Question

When a certain number $^{'}{{m}^{'}}$ is divided by 5 and added to 8 the result is equal to $3m$ subtracted from 4. Then $m=$\[\]
A.2\[\]
B.$\dfrac{4}{3}$\[\]
C.$\dfrac{-1}{3}$\[\]
D. $\dfrac{-5}{4}$\[\]

Answer 1

Hint: We use the given information and build two algebraic expressions in $m$ which are $\dfrac{m}{5}+8$ and $4-3m$. We equate the expressions as given in the question and the solve resulting in the linear equation in one variable for $m.$\[\]

Complete step-by-step solution
We are given the question that $m$ is a certain number which means $m$ is not variable like $x,y,z$ written in our textbooks and cannot assume any random value. It is fixed. We are also given that it is divided by and then 5 and added to 8. If we divide $m$ by, we can write it as $\dfrac{m}{5}$ and when we add 8 to it we can write it as $\dfrac{m}{5}+8$. We have our first expression in $m$ as
\[\dfrac{m}{5}+8...\left( 1 \right)\]
We are given in the question that $3m$subtracted from 4 which we can write as $4-3m.$ We have our second expression in $m$ as
\[4-3m...\left( 2 \right)\]
We are given the question that the expressions (1) and (2) are equal. So we have
\[\dfrac{m}{5}+8=4-3m....\left( 3 \right)\]
We know that when we solve a linear equation in one variable we can add , subtract , multiply and divide the same number both left and right hand of the equation. We have to separate the terms unknown $m$ and the known numbers in equation (3). In order to do that we first subtract 8 both side of equation (3).We have
\[\begin{align}
  & \dfrac{m}{5}+8-8=4-3m-8 \\
 & \Rightarrow \dfrac{m}{5}=-4-3m \\
\end{align}\]
We add $3m$ both side and have,
\[\begin{align}
  & \Rightarrow \dfrac{m}{5}+3m=-4-3m+3m \\
 & \Rightarrow \dfrac{m}{5}+3m=-4 \\
\end{align}\]
We take $m$ common in the left hand side and add the rational numbers.

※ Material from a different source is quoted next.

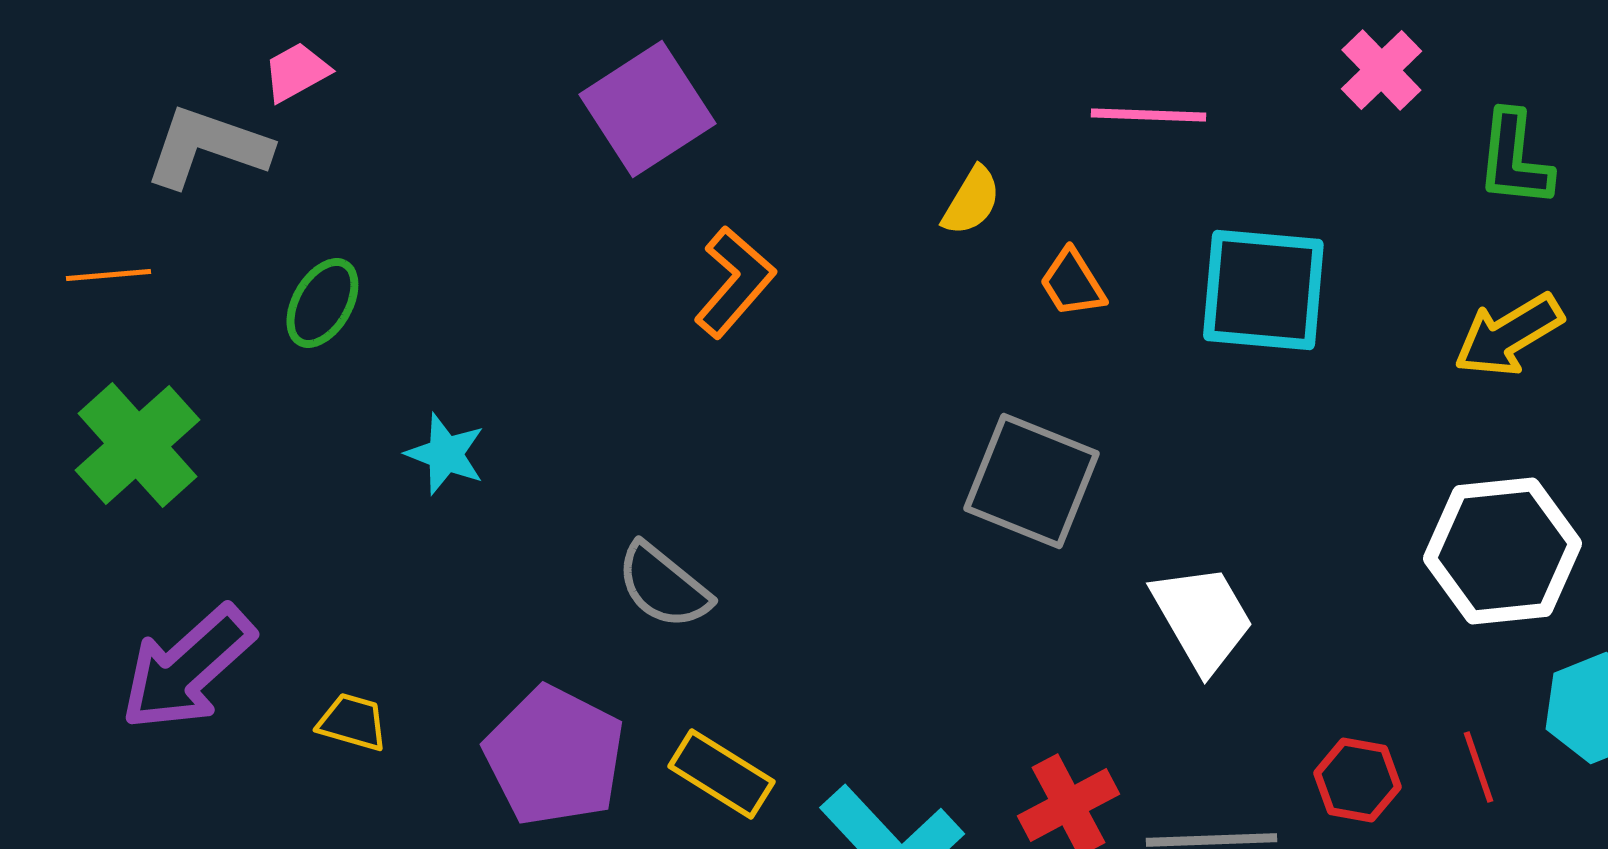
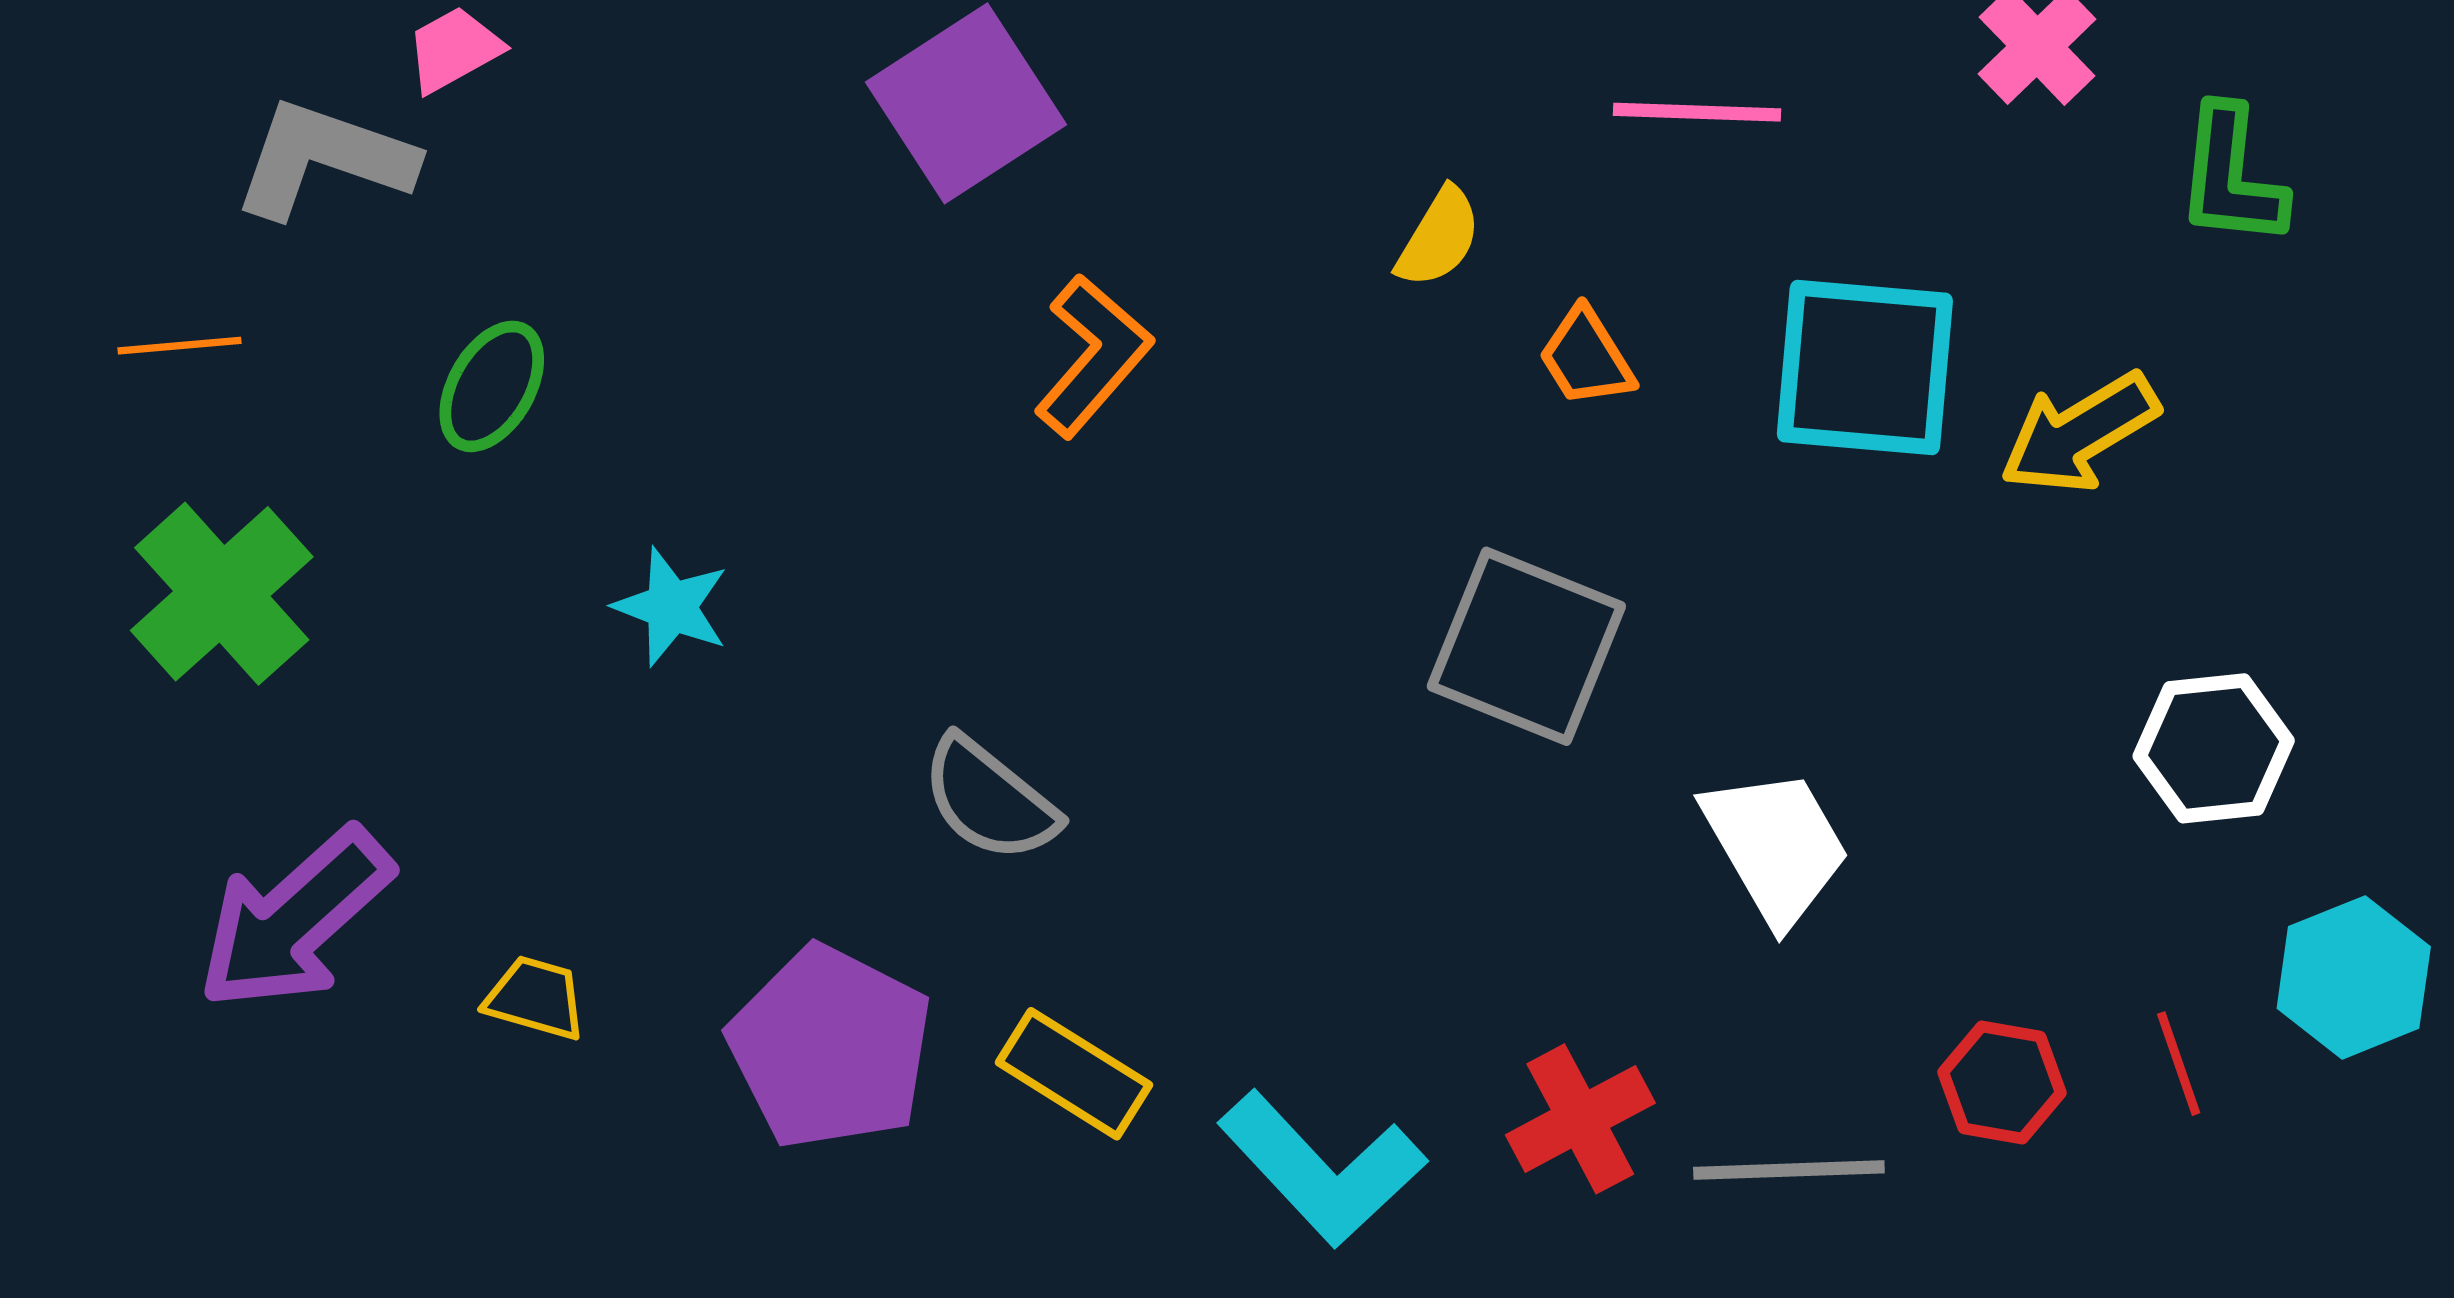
yellow arrow: (1508, 335) -> (2079, 433), moved
white hexagon: (1502, 551) -> (2214, 748), size x0.7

We have,
\[\begin{align}
  & \Rightarrow m\left( \dfrac{1}{5}+3 \right)=-4 \\
 & \Rightarrow m\left( \dfrac{1+15}{5} \right)=-4 \\
 & \Rightarrow m\times \dfrac{16}{5}=-4 \\
\end{align}\]
We divide both side by $\dfrac{16}{5}$ and have
\[\begin{align}
  & \Rightarrow \dfrac{m\times \dfrac{16}{5}}{\dfrac{16}{5}}=\dfrac{-4}{\dfrac{16}{5}} \\
 & \Rightarrow m=-4\times \dfrac{5}{16}=\dfrac{-5}{4} \\
\end{align}\]
So the correct choice is D.

Note: We note that we can divide both sides of the equation by only a nonzero number. We can also take the same exponent on both sides of the equation. We need at least one linear equation for one variable, two equations for two variables and so on to find the solution.